*PROBLEM DETAILS*: Your answer should hold every line of the records below that contains the string "LIST".

(Records from a data collection)
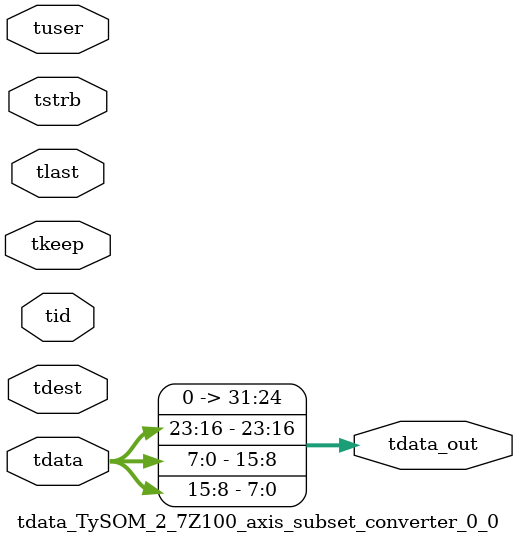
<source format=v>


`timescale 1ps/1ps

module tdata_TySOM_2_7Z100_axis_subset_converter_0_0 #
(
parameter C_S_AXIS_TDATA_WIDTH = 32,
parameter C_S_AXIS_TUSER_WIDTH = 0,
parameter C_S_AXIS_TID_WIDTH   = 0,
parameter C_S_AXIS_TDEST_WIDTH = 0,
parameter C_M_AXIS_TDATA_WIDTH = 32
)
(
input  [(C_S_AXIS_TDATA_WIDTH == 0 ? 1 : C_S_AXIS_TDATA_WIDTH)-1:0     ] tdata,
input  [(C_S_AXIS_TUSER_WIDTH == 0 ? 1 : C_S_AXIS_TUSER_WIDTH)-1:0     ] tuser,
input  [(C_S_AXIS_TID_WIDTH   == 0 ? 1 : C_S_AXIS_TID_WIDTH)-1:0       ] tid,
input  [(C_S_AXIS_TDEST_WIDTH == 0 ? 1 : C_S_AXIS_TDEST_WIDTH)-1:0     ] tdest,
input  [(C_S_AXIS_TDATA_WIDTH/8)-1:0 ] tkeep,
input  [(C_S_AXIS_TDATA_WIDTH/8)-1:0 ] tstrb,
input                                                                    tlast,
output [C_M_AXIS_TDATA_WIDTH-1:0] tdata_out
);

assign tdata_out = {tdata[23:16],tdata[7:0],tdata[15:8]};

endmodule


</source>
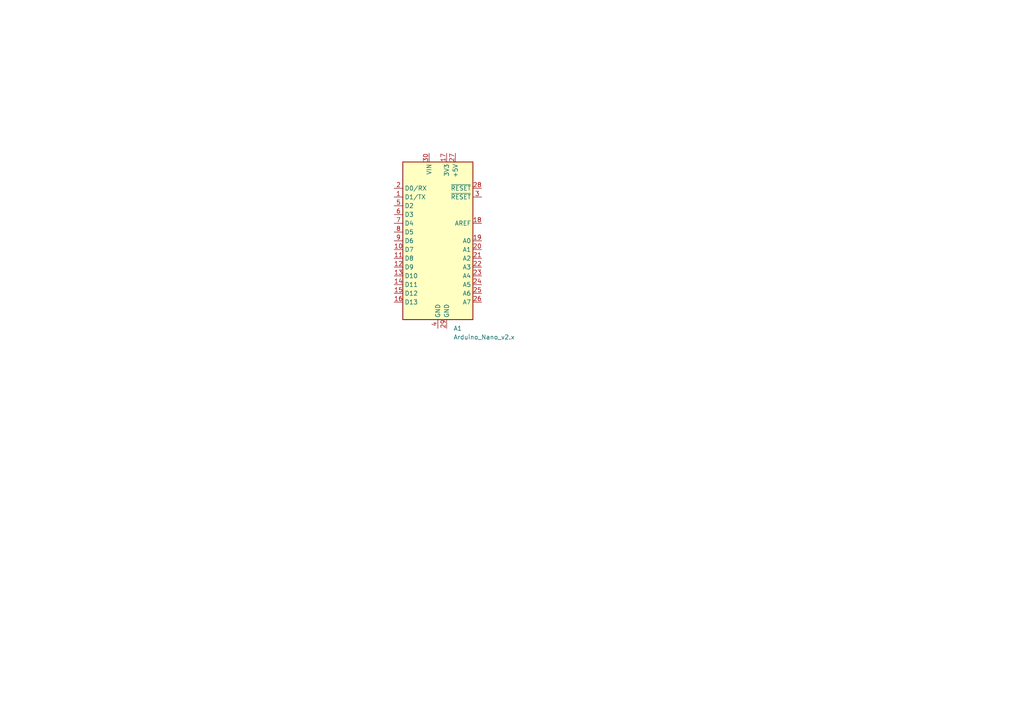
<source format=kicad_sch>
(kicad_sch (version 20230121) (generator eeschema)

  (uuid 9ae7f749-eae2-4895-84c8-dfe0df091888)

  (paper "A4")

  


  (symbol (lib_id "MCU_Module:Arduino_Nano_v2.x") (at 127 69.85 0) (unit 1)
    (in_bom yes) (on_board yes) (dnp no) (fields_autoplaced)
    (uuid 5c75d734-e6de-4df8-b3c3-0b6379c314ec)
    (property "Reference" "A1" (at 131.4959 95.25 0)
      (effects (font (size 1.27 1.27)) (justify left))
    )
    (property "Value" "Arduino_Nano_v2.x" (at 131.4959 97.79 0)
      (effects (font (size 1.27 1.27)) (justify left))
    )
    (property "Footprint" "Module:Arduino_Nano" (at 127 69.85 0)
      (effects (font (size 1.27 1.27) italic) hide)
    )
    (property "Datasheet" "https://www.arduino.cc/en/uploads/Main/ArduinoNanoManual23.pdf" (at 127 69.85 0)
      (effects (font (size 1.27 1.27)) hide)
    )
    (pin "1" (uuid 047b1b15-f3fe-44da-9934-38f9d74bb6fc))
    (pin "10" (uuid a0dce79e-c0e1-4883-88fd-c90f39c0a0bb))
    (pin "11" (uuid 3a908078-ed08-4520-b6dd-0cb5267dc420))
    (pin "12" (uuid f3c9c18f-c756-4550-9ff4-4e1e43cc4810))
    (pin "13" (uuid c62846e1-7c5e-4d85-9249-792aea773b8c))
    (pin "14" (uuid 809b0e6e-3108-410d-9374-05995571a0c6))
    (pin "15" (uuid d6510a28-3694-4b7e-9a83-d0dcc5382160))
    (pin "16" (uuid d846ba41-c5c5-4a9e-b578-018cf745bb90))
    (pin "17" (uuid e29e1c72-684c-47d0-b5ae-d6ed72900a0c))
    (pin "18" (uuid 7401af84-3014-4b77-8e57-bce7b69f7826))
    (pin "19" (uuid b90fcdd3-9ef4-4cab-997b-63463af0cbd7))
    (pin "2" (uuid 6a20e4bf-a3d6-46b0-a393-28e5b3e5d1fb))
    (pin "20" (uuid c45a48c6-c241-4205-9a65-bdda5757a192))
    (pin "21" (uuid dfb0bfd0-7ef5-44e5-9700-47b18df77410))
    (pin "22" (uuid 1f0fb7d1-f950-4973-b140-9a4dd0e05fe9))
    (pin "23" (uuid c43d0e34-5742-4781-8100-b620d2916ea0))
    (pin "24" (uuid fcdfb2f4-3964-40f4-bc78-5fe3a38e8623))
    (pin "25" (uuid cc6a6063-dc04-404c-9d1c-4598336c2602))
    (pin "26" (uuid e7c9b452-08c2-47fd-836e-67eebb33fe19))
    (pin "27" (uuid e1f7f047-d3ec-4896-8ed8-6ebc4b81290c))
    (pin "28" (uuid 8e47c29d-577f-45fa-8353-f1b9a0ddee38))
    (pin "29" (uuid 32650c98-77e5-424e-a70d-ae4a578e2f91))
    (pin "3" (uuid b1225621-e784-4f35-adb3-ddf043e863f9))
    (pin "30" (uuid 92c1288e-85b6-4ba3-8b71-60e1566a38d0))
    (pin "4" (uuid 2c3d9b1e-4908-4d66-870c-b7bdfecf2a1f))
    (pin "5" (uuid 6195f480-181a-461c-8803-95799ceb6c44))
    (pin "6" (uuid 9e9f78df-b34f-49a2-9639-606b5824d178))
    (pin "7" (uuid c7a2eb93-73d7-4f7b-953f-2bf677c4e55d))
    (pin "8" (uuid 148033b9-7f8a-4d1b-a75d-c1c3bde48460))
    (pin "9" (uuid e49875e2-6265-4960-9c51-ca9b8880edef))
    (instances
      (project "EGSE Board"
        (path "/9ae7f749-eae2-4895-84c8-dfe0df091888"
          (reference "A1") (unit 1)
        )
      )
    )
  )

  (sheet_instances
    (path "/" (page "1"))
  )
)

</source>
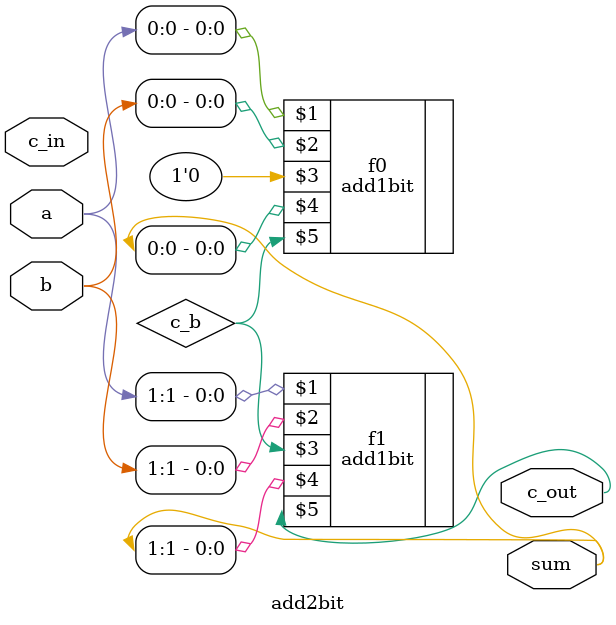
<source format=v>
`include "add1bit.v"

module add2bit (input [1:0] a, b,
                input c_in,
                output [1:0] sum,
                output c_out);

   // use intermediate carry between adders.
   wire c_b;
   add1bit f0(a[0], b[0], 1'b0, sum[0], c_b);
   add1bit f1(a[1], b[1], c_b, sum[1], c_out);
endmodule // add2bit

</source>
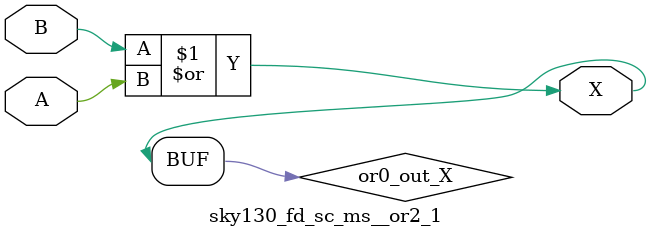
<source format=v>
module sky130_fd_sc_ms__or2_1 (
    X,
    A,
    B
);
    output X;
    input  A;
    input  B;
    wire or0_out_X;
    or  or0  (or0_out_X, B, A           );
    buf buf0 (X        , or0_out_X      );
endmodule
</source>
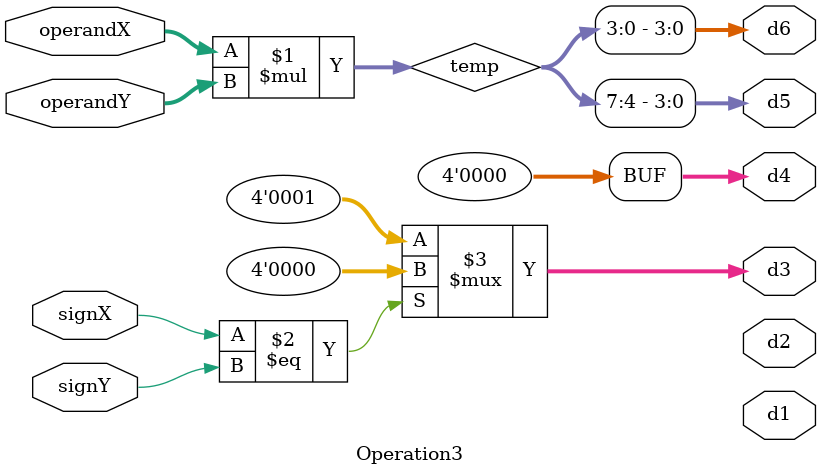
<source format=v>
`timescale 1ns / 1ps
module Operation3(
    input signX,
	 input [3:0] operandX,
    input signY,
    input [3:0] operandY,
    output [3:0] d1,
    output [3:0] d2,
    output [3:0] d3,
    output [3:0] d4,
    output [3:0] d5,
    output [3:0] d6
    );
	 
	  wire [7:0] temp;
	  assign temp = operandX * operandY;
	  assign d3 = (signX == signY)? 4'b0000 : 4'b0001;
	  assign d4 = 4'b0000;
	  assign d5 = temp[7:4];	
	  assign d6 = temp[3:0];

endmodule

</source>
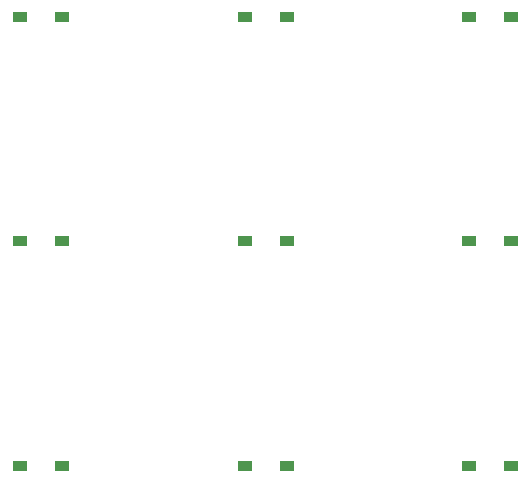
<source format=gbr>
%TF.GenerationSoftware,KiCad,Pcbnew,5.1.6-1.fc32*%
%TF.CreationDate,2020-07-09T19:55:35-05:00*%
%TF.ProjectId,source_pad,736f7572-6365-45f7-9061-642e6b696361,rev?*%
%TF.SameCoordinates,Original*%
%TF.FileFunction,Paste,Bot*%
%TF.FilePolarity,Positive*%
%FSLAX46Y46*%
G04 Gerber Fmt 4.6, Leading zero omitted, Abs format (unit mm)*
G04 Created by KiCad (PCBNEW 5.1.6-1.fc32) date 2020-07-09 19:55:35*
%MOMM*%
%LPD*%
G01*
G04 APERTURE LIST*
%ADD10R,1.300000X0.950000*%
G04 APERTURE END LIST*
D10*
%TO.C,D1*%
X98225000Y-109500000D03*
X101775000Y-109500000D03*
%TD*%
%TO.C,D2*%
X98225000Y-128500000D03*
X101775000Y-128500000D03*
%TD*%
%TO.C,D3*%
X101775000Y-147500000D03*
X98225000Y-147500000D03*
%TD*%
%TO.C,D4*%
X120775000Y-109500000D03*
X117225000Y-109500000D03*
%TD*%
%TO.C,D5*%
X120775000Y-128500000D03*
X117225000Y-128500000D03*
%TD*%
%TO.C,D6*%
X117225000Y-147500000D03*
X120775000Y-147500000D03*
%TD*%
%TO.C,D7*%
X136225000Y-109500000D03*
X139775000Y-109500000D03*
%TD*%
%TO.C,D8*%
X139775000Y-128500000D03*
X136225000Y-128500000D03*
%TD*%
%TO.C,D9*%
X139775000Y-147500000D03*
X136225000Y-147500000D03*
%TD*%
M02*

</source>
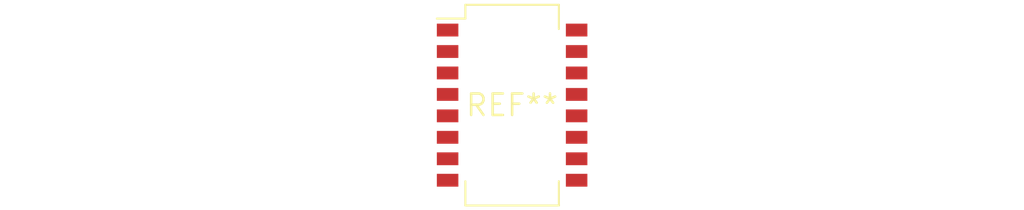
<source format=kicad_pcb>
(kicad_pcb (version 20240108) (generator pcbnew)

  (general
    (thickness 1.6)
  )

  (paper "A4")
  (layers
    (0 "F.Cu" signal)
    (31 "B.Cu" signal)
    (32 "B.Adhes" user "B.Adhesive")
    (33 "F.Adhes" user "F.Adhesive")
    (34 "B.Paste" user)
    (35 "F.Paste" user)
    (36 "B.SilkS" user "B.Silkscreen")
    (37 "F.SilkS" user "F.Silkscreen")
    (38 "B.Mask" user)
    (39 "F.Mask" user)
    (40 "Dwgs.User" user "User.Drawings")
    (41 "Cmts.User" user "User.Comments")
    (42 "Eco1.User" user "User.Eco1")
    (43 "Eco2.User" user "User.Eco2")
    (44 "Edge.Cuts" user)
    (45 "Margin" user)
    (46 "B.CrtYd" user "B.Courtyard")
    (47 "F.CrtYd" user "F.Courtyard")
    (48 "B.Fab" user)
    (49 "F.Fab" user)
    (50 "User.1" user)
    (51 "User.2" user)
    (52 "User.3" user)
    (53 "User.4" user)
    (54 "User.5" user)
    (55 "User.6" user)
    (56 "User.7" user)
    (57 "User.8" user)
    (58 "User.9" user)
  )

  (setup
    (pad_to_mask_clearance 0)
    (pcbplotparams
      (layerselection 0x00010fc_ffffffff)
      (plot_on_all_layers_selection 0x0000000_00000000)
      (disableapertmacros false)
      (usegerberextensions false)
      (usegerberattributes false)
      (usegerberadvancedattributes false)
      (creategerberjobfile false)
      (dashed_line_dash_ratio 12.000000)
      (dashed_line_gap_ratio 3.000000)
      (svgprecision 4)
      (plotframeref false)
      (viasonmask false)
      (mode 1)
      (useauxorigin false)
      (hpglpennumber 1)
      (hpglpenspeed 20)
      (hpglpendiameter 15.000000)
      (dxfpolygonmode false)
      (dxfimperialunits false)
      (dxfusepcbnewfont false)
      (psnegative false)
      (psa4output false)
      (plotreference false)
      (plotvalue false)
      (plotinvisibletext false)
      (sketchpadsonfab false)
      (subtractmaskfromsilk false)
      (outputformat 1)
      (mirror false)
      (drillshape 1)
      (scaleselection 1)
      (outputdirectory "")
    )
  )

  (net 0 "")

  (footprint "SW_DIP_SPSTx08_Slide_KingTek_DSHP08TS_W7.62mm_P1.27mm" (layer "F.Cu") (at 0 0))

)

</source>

*ANSWER TO THIS PROBLEM*:
G04 APERTURE LIST*
G04 APERTURE END LIST*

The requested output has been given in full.